Im running a (relatively) simple KStreams app:
stream->aggregate by key->filter->foreach
It processes ~200K records / minute on AWS EC2 with 32Gb / 8CPU
Within 10 minutes of starting it the memory usage exceeds 40%. Not long after (typically less than 15min) the OS will OOM-kill it.
Configuration:
config.put(ConsumerConfig.MAX_POLL_INTERVAL_MS_CONFIG, "450000");
config.put(ConsumerConfig.MAX_POLL_RECORDS_CONFIG, 250);
config.put(ConsumerConfig.AUTO_OFFSET_RESET_CONFIG, "latest");
config.put(StreamsConfig.TIMESTAMP_EXTRACTOR_CLASS_CONFIG, EventTimeExtractor.class.getName());
config.put(ProducerConfig.COMPRESSION_TYPE_CONFIG, "snappy");
config.put(StreamsConfig.NUM_STANDBY_REPLICAS_CONFIG, "2");
Aggregation step:
KTable<Windowed<String>, String> ktAgg = sourceStream.groupByKey().aggregate(
String::new,
new Aggregate(),
TimeWindows.of(20 * 60 * 1000L).advanceBy(5 * 60 * 1000L).until(40 * 60 * 1000L),
stringSerde, "table_stream");
Using Kafka 0.10.1.1
Suggestions on where to look for the culprit?
side note:
I tried instrumenting this app with NewRelic javaagent.
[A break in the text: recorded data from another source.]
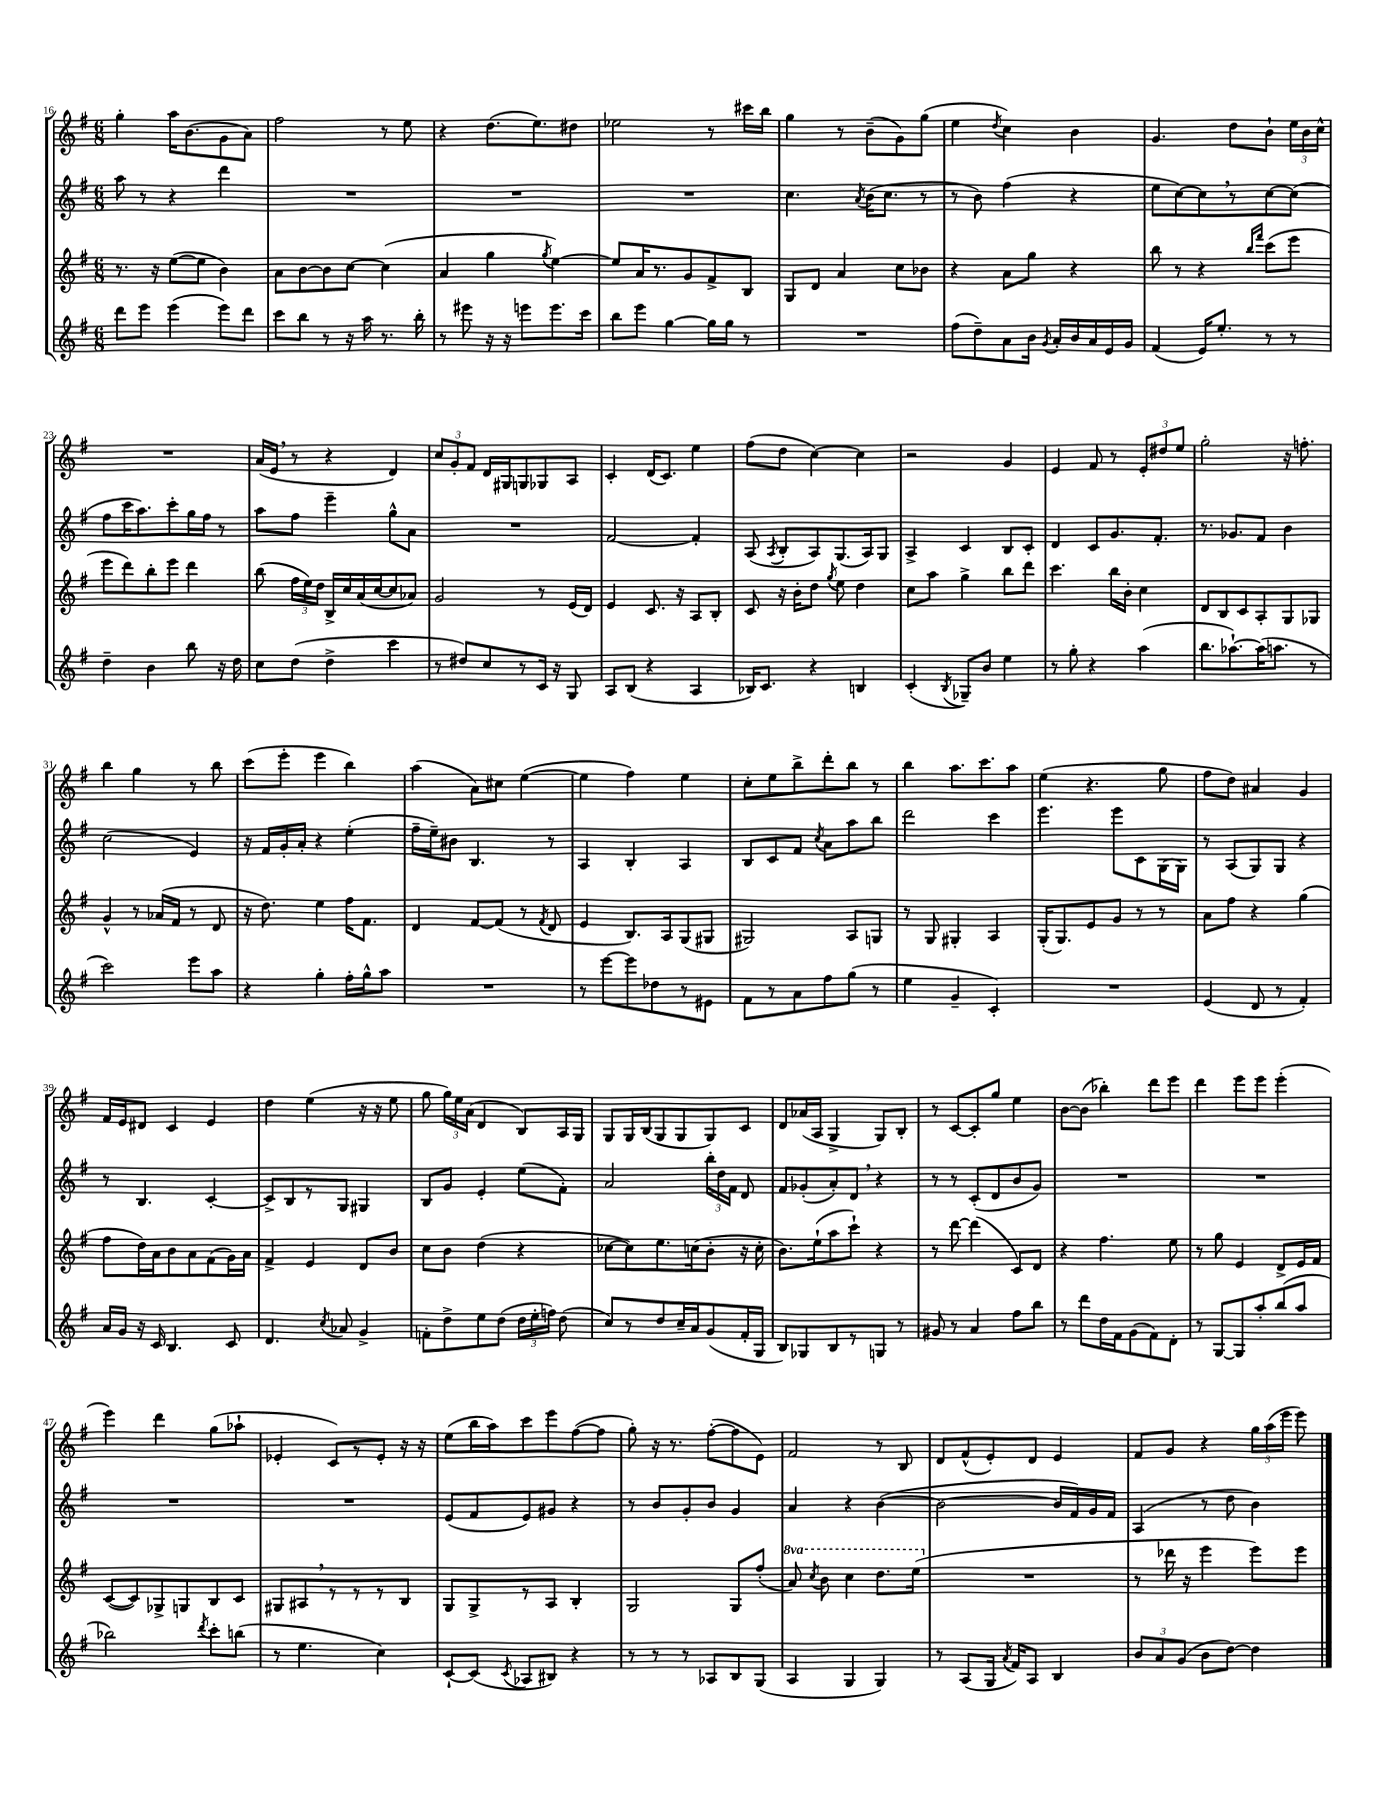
<<
\new StaffGroup <<
\new Staff = "s0" {
    \clef treble \key g \major \numericTimeSignature \time 6/8
    \autoBeamOff g''4-. a''16[ b'8.( g'8 a'8]) |
    fis''2 r8 e''8 |
    r4 d''8.[( e''8.) dis''8] |
    ees''2 r8 cis'''16[ b''16] |
    g''4 r8 b'8[--( g'8) g''8]( |
    e''4 \acciaccatura { d''8 } c''4) b'4 |
    g'4. d''8[ b'8]-! \tuplet 3/2 { e''16[ b'16 c''16]-^ } |
    R2. |
    a'16[( e'16] \breathe r8 r4 d'4) |
    \tuplet 3/2 { c''8[ g'8-. fis'8] } d'16[ gis16 g8 ges8 a8] |
    c'4-. d'16[( c'8.]) e''4 |
    fis''8[( d''8] c''4~) c''4 |
    r2 g'4 |
    e'4 fis'8 r8 \tuplet 3/2 { e'8[-. dis''8 e''8] } |
    g''2-. r16 f''8.-. |
    b''4 g''4 r8 b''8 |
    c'''8[( e'''8]-. e'''4 b''4) |
    a''4( a'8[) cis''8] e''4~( |
    e''4 fis''4) e''4 |
    c''8[-. e''8 b''8-> d'''8-. b''8] r8 |
    b''4 a''8.[ c'''8. a''8] |
    e''4( r4. g''8 |
    fis''8[ d''8]) ais'4 g'4 |
    fis'16[ e'16 dis'8] c'4 e'4 |
    d''4 e''4( r16 r16 e''8 |
    g''8 \tuplet 3/2 { g''16[) e''16 a'16]( } d'4 b8[) a16 g16] |
    g8[ g16 b16( g8 g8 g8) c'8] |
    d'8[ aes'16( a16] g4-> g8[) b8]-. |
    r8 c'8[~ c'8-. g''8] e''4 |
    b'8[~ b'8]( bes''4-.) d'''8[ e'''8] |
    d'''4 e'''8[ e'''8] e'''4-.( |
    e'''4) d'''4 g''8[( aes''8]-! |
    ees'4-. c'8[) r8 ees'8]-. r16 r16 |
    e''8[( b''16 a''16) c'''8 e'''8 fis''8~( fis''8] |
    g''8-.) r16 r8. fis''8[~-.( fis''8 e'8]) |
    fis'2 r8 b8 |
    d'8[ fis'8-^( e'8-.) d'8] e'4 |
    fis'8[ g'8] r4 \tuplet 3/2 { g''16[ a''16( e'''16] } e'''8) \bar "|." |
}
\new Staff = "s1" {
    \clef treble \key g \major \numericTimeSignature \time 6/8
    \autoBeamOff a''8 r8 r4 d'''4 |
    R2. |
    R2. |
    R2. |
    c''4. \acciaccatura { a'8 } b'16[( c''8.] r8 |
    r8 b'8) fis''4( r4 |
    e''8[ c''8~) c''8 \breathe r8 c''8~ c''8]( |
    fis''8[ c'''16 a''8.) c'''8-. g''16 fis''16] r8 |
    a''8[ fis''8] e'''4-- g''8[-^ a'8] |
    R2. |
    fis'2~ fis'4-. |
    a8( \acciaccatura { a8 } b8[-. a8) g8.( a16) g8] |
    a4-> c'4 b8[ c'8]-. |
    d'4 c'8[ g'8. fis'8.]-. |
    r8. ges'8.[ fis'8] b'4 |
    c''2( e'4) |
    r16 fis'16[ g'16-. a'16]-. r4 e''4-.( |
    fis''16[-- e''16--) bis'8] b4. r8 |
    a4 b4-. a4 |
    b8[ c'8 fis'8] \acciaccatura { c''8 } a'8[ a''8 b''8] |
    d'''2 c'''4 |
    e'''4. e'''8[ c'8 g16( g16]) |
    r8 a8[( g8) g8] r4 |
    r8 b4. c'4~-. |
    c'8[-> b8 r8 g8] gis4 |
    b8[ g'8] e'4-. e''8[( fis'8]-.) |
    a'2 \tuplet 3/2 { b''16[-. d''16 fis'16] } d'8 |
    fis'8[ ges'8-.( a'8-.) d'8] \breathe r4 |
    r8 r8 c'8[-.( d'8 b'8 g'8]) |
    R2. |
    R2. |
    R2. |
    R2. |
    e'8[( fis'8 e'8) gis'8] r4 |
    r8 b'8[ g'8-. b'8] g'4 |
    a'4 r4 b'4~( |
    b'2~ b'16[ fis'16) g'16 fis'16] |
    a4( r8 d''8 b'4) \bar "|." |
}
\new Staff = "s2" {
    \clef treble \key g \major \numericTimeSignature \time 6/8 \set Staff.ottavationMarkups = #ottavation-simple-ordinals
    \autoBeamOff r8. r16 e''8[~( e''8] b'4) |
    a'8[ b'8~ b'8 c''8]~ c''4( |
    a'4 g''4 \acciaccatura { g''8 } e''4~) |
    e''8[ a'16 r8. g'8 fis'8-> b8] |
    g8[ d'8] a'4 c''8[ bes'8] |
    r4 a'8[ g''8] r4 |
    b''8 r8 r4 \grace { b''16[ fis'''16] } c'''8[( e'''8] |
    e'''8[ d'''8) b''8-. e'''8] d'''4 |
    b''8( \tuplet 3/2 { fis''16[ e''16) d''16] } b16[-> c''16 a'16( c''16~ c''8 aes'8]) |
    g'2 r8 e'16[( d'16]) |
    e'4 c'8. r16 a8[ b8]-. |
    c'8 r16 b'16[-. d''8] \acciaccatura { g''8 } e''8 d''4 |
    c''8[ a''8] g''4-> b''8[ d'''8] |
    c'''4. b''16[ b'16]-. c''4 |
    d'8[ b8 c'8 a8-. g8 ges8] |
    g'4-^ r8 aes'16[( fis'16] r8 d'8 |
    r16 d''8.) e''4 fis''16[ fis'8.] |
    d'4 fis'8[~ fis'8]( r8 \acciaccatura { fis'8 } d'8 |
    e'4 b8.[) a16 g8( gis8] |
    gis2) a8[ g8] |
    r8 g8 gis4-. a4 |
    g16[-.( g8.) e'8 g'8] r8 r8 |
    a'8[ fis''8] r4 g''4( |
    fis''8[ d''16) a'16 b'8 a'8 fis'8( g'16) a'16] |
    fis'4-> e'4 d'8[ b'8] |
    c''8[ b'8] d''4( r4 |
    ces''8[~ ces''8) e''8. c''16( b'8]-. r16 c''16-. |
    b'8.[) e''16-!( a''8 c'''8]-!) r4 |
    r8 d'''8~ d'''4( c'8[) d'8] |
    r4 fis''4. e''8 |
    r8 g''8 e'4 d'8[-> e'16 fis'16] |
    c'8[~( c'8) ges8-> g8 b8 c'8] |
    gis8[ ais8 \breathe r8 r8 r8 b8] |
    g8[ g8-> r8 a8] b4-. |
    g2 g8[ fis''8]-.( |
    \ottava #1 a''8) \acciaccatura { c'''8 } b''8 c'''4 d'''8.[ e'''16]( \ottava #0 |
    R2. |
    r8 des'''16 r16 e'''4 e'''8[) e'''8] \bar "|." |
}
\new Staff = "s3" {
    \clef treble \key g \major \numericTimeSignature \time 6/8
    \autoBeamOff d'''8[ e'''8] e'''4( e'''8[) d'''8] |
    c'''8[ b''8] r8 r16 a''16 r8. b''16-. |
    r8 eis'''8 r16 r16 e'''8[ e'''8. c'''16] |
    b''8[ e'''8] g''4~ g''16[ g''16] r8 |
    R2. |
    fis''8[( d''8--) a'8 b'16] \acciaccatura { g'8 } a'16[-. b'16 a'16 e'16 g'16] |
    fis'4( e'16[) e''8.]-. r8 r8 |
    d''4-- b'4 b''8 r16 d''16 |
    c''8[ d''8]( d''4-> c'''4 |
    r8 dis''8[) c''8 r8 c'16] r16 g8 |
    a8[ b8]( r4 a4 |
    bes16[) c'8.] r4 b4 |
    c'4-.( \acciaccatura { b8 } ges8[--) b'8] e''4 |
    r8 g''8-. r4 a''4( |
    b''8.[ aes''8.~-!) aes''16( a''8.] r8 |
    c'''2) e'''8[ a''8] |
    r4 g''4-. fis''16[-. g''16-^ a''8] |
    R2. |
    r8 e'''8[~ e'''8 des''8 r8 eis'8] |
    fis'8[ r8 a'8 fis''8 g''8]( r8 |
    e''4 g'4-- c'4-.) |
    R2. |
    e'4( d'8 r8 fis'4-.) |
    a'16[ g'16] r16 c'16 b4. c'8 |
    d'4. \acciaccatura { c''8 } aes'8 g'4-> |
    f'8[-. d''8-> e''8 d''8]( \tuplet 3/2 { d''16[ e''16-. f''16]) } d''8( |
    c''8[) r8 d''8 c''16-- a'16 g'8( fis'16-. g16] |
    b8[) ges8 b8 r8 g8] r8 |
    gis'8 r8 a'4 fis''8[ b''8] |
    r8 d'''8[ d''16 fis'16 g'8( fis'8) d'8]-. |
    r8 g8[~ g8 a''8-. b''8( a''8] |
    bes''2) \acciaccatura { d'''8 } c'''8[-. b''8]( |
    r8 e''4. c''4) |
    c'8[~-! c'8]( \acciaccatura { c'8 } aes8[ bis8]) r4 |
    r8 r8 r8 aes8[ b8 g8]( |
    a4 g4 g4) |
    r8 a8[( g16] \acciaccatura { a'8 } fis'16[) a8] b4 |
    \tuplet 3/2 { b'8[ a'8 g'8]( } b'8[ d''8]~) d''4 \bar "|." |
}
>>
>>
\layout { \context { \Score currentBarNumber = #16 } }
When I ran it with -XX:+useG1GC
it did the standard "use lots of memory and then get killed" but when I removed the G1GC param the process ran up System Load to > 21. I had to kill that one myself.
What output there was from NewRelic didn't show anything outrageous w/re memory mgmt.